Autossuficiência em petróleo, dependência de derivados: a contradição energética do Brasil



Esmael Morais

O Brasil é hoje autossuficiente na produção de petróleo bruto, graças ao pré‑sal e ao avanço tecnológico da Petrobras. Mas se a autossuficiência fosse a lacuna que faltava, por que o país segue importando gasolina, diesel e GLP? A resposta está no abismo entre a extração e o refino — e nas decisões políticas dos últimos governos.

A contradição estratégica

Desde 1997, com a Lei do Petróleo, a Petrobras perdeu o monopólio legal, mas manteve o controle de fato sobre o refino, responsável por cerca de 98 % da capacidade do país. Entre 2015 e 2022, sob pressão financeira e compromisso com dívidas e dividendos, a empresa vendeu ativos por R$ 243,7 bilhões, incluindo refinarias essenciais como RLAM, Reman, RPCC e SIX. As privatizações de refinarias, especialmente nos governos Temer e Bolsonaro, sucatearam e reduziram o parque refinador nacional — como alertaram os próprios trabalhadores da empresa durante a greve nacional dos petroleiros, em defesa da soberania energética.

O refino desfigurado e a dependência externa

Esta reestruturação deixou o país exportando petróleo bruto e importando derivados cada vez mais caros e voláteis, como diesel, gasolina e gás de cozinha. O modelo de Preço de Paridade de Importação (PPI) adotado pela Petrobras durante o bolsonarismo agravou esse desequilíbrio: atrela o custo nacional ao mercado internacional, como se o Brasil não produzisse o que consome. Assim, o brasileiro paga o combustível em dólar, mesmo vivendo num país produtor. É o paradoxo de um país rico que impõe ao seu povo a lógica do empobrecimento energético.

Com refinarias desativadas ou entregues ao capital privado, a capacidade nacional de refino foi desfigurada. A Refinaria Abreu e Lima (Rnest), por exemplo, ficou anos sob bombardeio político, ora acusada de ser antieconômica, ora oferecida ao mercado a preço de banana. A explosão recente em uma de suas unidades, apontada por petroleiros como reflexo direto da precarização da gestão, evidencia os riscos de desmontar um ativo estratégico. (Leia mais)

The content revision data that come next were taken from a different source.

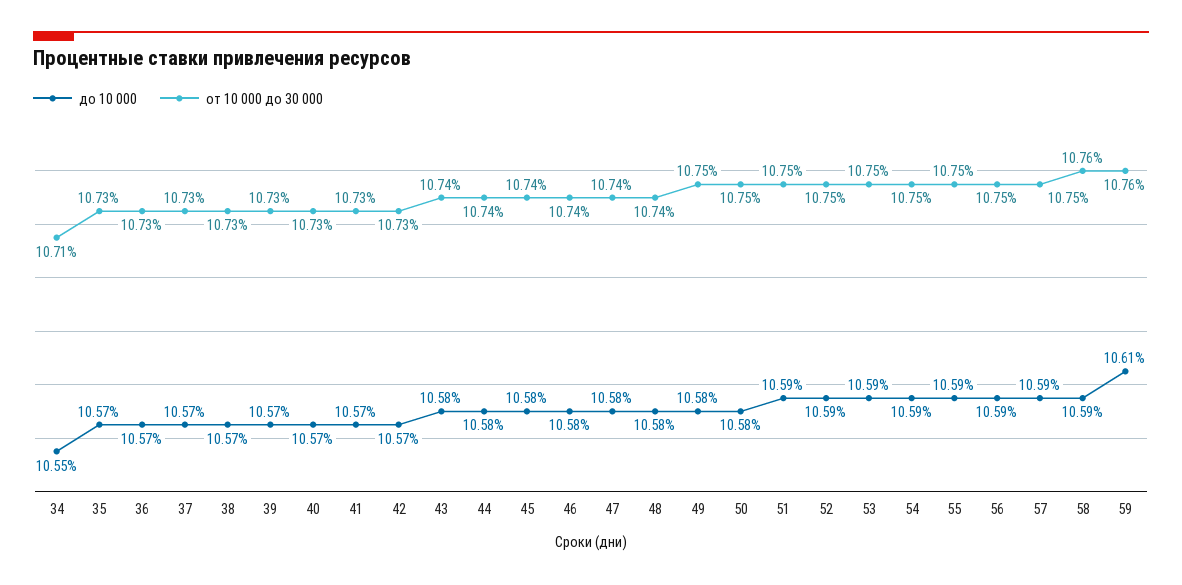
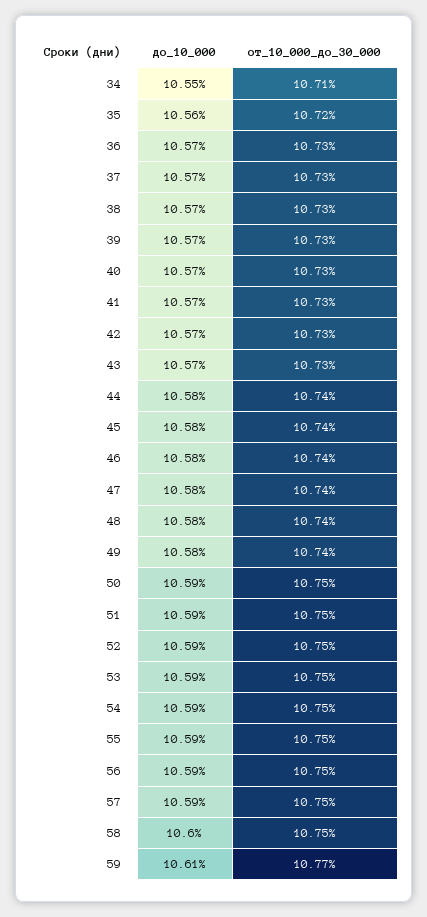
до 10 000, 35: 10.57 -> 10.56
от 10 000 до 30 000, 35: 10.73 -> 10.72
до 10 000, 43: 10.58 -> 10.57
от 10 000 до 30 000, 43: 10.74 -> 10.73
от 10 000 до 30 000, 49: 10.75 -> 10.74
до 10 000, 50: 10.58 -> 10.59
до 10 000, 58: 10.59 -> 10.6
от 10 000 до 30 000, 58: 10.76 -> 10.75
от 10 000 до 30 000, 59: 10.76 -> 10.77

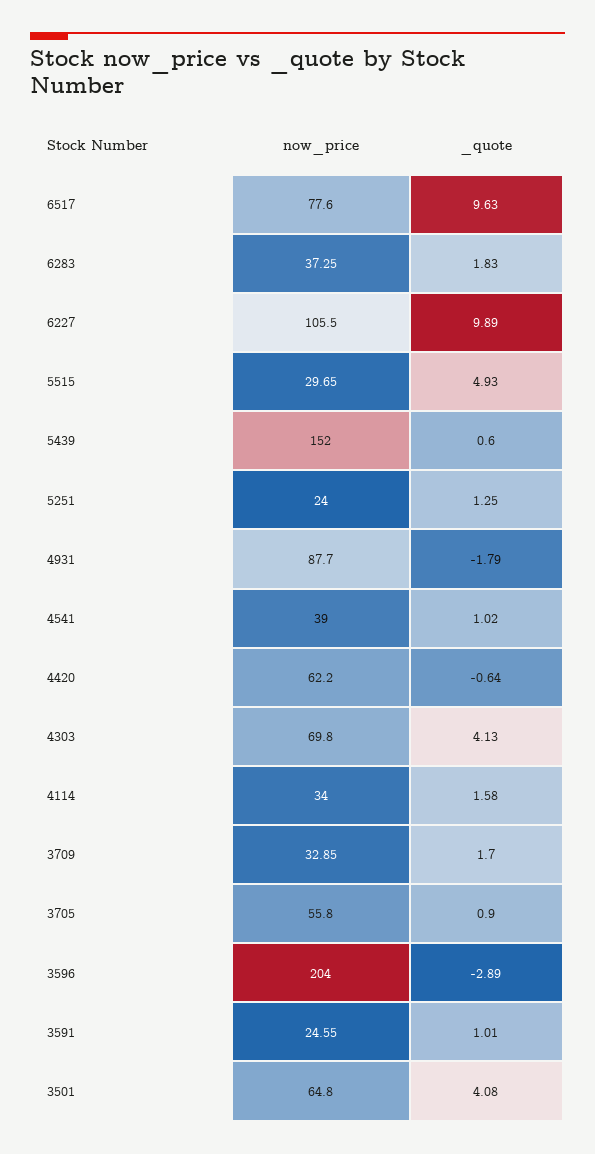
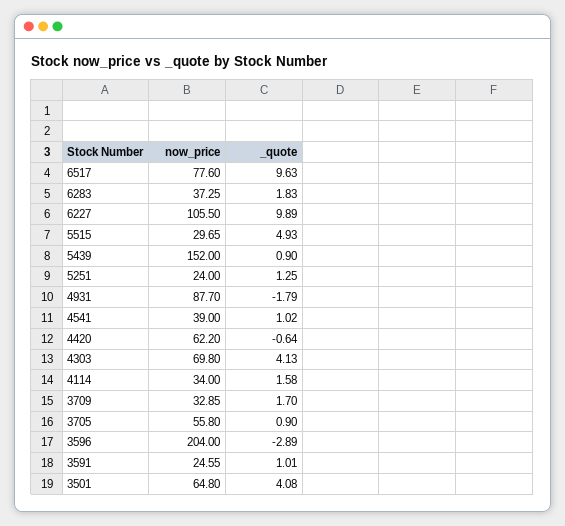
_quote, 5439: 0.6 -> 0.9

Retomada urgente: Rnest e recomposição do parque

A decisão do governo Lula de retomar o controle da Abreu e Lima marca um ponto de inflexão. A refinaria, localizada em Pernambuco, foi projetada para reduzir a dependência de diesel importado e abastecer o mercado interno com combustíveis mais baratos e menos poluentes. Sua conclusão e ampliação fazem parte da estratégia de reindustrialização do parque de refino — suspensa por anos por conta do desmonte neoliberal.

Enquanto isso, o STF ainda discute a legalidade das vendas de refinarias sem autorização legislativa, e o Congresso lançou uma frente parlamentar contra a privatização da Petrobras há seis anos. Há uma disputa institucional em curso, e ela define se o país voltará a ter controle sobre seus combustíveis — ou seguirá refém da especulação global.

Consequências para a sociedade e o eleitor

O impacto direto dessa política é sentido diariamente no bolso do povo. A alta do diesel e da gasolina pressiona o preço dos alimentos, do transporte coletivo, das entregas, do gás de cozinha. Quando o petróleo sobe lá fora — como no caso do fechamento do Estreito de Ormuz — o reflexo aqui é imediato, mesmo que o Brasil tenha petróleo sobrando.

Se o parque de refino estivesse operando plenamente, o país poderia isolar seus preços internos das oscilações externas, garantindo estabilidade, previsibilidade e acesso digno à energia. Mas sem refinarias, o Brasil vira refém de multinacionais e bancos de investimento que operam no mercado global de petróleo.

Projeção: soberania energética em jogo

A reconstrução do parque refinador nacional é condição inegociável para recuperar a soberania energética do Brasil. Isso implica reverter privatizações ilegais, finalizar obras paralisadas e fortalecer a Petrobras como empresa pública e estratégica. A produção interna de petróleo precisa ser transformada em segurança energética — e não em lucro especulativo para acionistas internacionais.

Mais do que um debate técnico, essa é uma decisão política. O que está em jogo não é apenas o preço na bomba, mas o direito de o povo brasileiro determinar seu próprio futuro energético.